Below are some lines of data. Return all of them as they are.

(Data for the task)

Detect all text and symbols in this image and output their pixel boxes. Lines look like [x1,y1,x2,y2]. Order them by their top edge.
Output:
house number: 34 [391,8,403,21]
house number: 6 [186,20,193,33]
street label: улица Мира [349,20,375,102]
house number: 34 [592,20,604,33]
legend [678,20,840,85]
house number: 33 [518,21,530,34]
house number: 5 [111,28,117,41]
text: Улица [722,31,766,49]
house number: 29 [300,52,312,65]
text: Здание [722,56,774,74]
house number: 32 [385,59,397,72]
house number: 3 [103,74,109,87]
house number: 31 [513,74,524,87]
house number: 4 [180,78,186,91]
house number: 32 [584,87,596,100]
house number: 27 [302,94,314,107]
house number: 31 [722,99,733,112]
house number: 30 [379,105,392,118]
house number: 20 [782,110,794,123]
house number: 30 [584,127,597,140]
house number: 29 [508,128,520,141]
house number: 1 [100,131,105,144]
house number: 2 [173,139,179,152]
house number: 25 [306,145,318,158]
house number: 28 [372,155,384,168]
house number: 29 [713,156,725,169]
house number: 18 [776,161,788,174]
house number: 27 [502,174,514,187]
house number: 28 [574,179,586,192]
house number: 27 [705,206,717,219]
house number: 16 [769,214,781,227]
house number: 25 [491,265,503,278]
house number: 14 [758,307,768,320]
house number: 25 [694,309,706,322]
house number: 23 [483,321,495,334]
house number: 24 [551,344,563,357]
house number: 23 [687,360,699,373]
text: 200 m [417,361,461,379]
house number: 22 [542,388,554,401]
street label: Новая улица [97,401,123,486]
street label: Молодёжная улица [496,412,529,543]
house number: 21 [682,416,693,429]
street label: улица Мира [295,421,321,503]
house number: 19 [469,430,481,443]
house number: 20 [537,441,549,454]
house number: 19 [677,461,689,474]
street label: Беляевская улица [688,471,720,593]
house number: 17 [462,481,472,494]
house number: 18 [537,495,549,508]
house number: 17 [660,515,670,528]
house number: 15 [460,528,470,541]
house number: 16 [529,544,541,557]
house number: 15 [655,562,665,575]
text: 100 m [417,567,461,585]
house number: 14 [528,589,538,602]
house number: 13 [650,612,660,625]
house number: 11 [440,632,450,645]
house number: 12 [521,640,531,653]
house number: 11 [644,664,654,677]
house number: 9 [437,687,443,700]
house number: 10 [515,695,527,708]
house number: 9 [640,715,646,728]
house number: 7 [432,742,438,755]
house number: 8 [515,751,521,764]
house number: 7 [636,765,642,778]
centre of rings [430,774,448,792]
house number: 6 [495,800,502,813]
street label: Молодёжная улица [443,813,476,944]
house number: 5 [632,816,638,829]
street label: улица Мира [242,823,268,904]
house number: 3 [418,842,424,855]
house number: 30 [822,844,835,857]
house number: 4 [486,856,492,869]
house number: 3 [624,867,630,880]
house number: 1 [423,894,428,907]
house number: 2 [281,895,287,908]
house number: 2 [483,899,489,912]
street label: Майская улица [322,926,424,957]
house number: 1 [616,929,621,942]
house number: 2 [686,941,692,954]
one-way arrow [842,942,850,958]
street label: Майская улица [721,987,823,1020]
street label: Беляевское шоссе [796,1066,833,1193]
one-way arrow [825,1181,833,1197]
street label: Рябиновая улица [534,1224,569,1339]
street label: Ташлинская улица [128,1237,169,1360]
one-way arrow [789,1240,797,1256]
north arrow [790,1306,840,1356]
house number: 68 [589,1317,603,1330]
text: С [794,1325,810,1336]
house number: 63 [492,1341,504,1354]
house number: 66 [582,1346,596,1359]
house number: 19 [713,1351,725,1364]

(End Data for the task)

#### [Solution for this exercise]
Detect all text and symbols in this image and output their pixel boxes. Lines look like [x1,y1,x2,y2]. Order them by their top edge.
Output:
house number: 34 [391,8,403,21]
house number: 6 [186,20,193,33]
street label: улица Мира [349,20,375,102]
house number: 34 [592,20,604,33]
legend [678,20,840,85]
house number: 33 [518,21,530,34]
house number: 5 [111,28,117,41]
text: Улица [722,31,766,49]
house number: 29 [300,52,312,65]
text: Здание [722,56,774,74]
house number: 32 [385,59,397,72]
house number: 3 [103,74,109,87]
house number: 31 [513,74,524,87]
house number: 4 [180,78,186,91]
house number: 32 [584,87,596,100]
house number: 27 [302,94,314,107]
house number: 31 [722,99,733,112]
house number: 30 [379,105,392,118]
house number: 20 [782,110,794,123]
house number: 30 [584,127,597,140]
house number: 29 [508,128,520,141]
house number: 1 [100,131,105,144]
house number: 2 [173,139,179,152]
house number: 25 [306,145,318,158]
house number: 28 [372,155,384,168]
house number: 29 [713,156,725,169]
house number: 18 [776,161,788,174]
house number: 27 [502,174,514,187]
house number: 28 [574,179,586,192]
house number: 27 [705,206,717,219]
house number: 16 [769,214,781,227]
house number: 25 [491,265,503,278]
house number: 14 [758,307,768,320]
house number: 25 [694,309,706,322]
house number: 23 [483,321,495,334]
house number: 24 [551,344,563,357]
house number: 23 [687,360,699,373]
text: 200 m [417,361,461,379]
house number: 22 [542,388,554,401]
street label: Новая улица [97,401,123,486]
street label: Молодёжная улица [496,412,529,543]
house number: 21 [682,416,693,429]
street label: улица Мира [295,421,321,503]
house number: 19 [469,430,481,443]
house number: 20 [537,441,549,454]
house number: 19 [677,461,689,474]
street label: Беляевская улица [688,471,720,593]
house number: 17 [462,481,472,494]
house number: 18 [537,495,549,508]
house number: 17 [660,515,670,528]
house number: 15 [460,528,470,541]
house number: 16 [529,544,541,557]
house number: 15 [655,562,665,575]
text: 100 m [417,567,461,585]
house number: 14 [528,589,538,602]
house number: 13 [650,612,660,625]
house number: 11 [440,632,450,645]
house number: 12 [521,640,531,653]
house number: 11 [644,664,654,677]
house number: 9 [437,687,443,700]
house number: 10 [515,695,527,708]
house number: 9 [640,715,646,728]
house number: 7 [432,742,438,755]
house number: 8 [515,751,521,764]
house number: 7 [636,765,642,778]
centre of rings [430,774,448,792]
house number: 6 [495,800,502,813]
street label: Молодёжная улица [443,813,476,944]
house number: 5 [632,816,638,829]
street label: улица Мира [242,823,268,904]
house number: 3 [418,842,424,855]
house number: 30 [822,844,835,857]
house number: 4 [486,856,492,869]
house number: 3 [624,867,630,880]
house number: 1 [423,894,428,907]
house number: 2 [281,895,287,908]
house number: 2 [483,899,489,912]
street label: Майская улица [322,926,424,957]
house number: 1 [616,929,621,942]
house number: 2 [686,941,692,954]
one-way arrow [842,942,850,958]
street label: Майская улица [721,987,823,1020]
street label: Беляевское шоссе [796,1066,833,1193]
one-way arrow [825,1181,833,1197]
street label: Рябиновая улица [534,1224,569,1339]
street label: Ташлинская улица [128,1237,169,1360]
one-way arrow [789,1240,797,1256]
north arrow [790,1306,840,1356]
house number: 68 [589,1317,603,1330]
text: С [794,1325,810,1336]
house number: 63 [492,1341,504,1354]
house number: 66 [582,1346,596,1359]
house number: 19 [713,1351,725,1364]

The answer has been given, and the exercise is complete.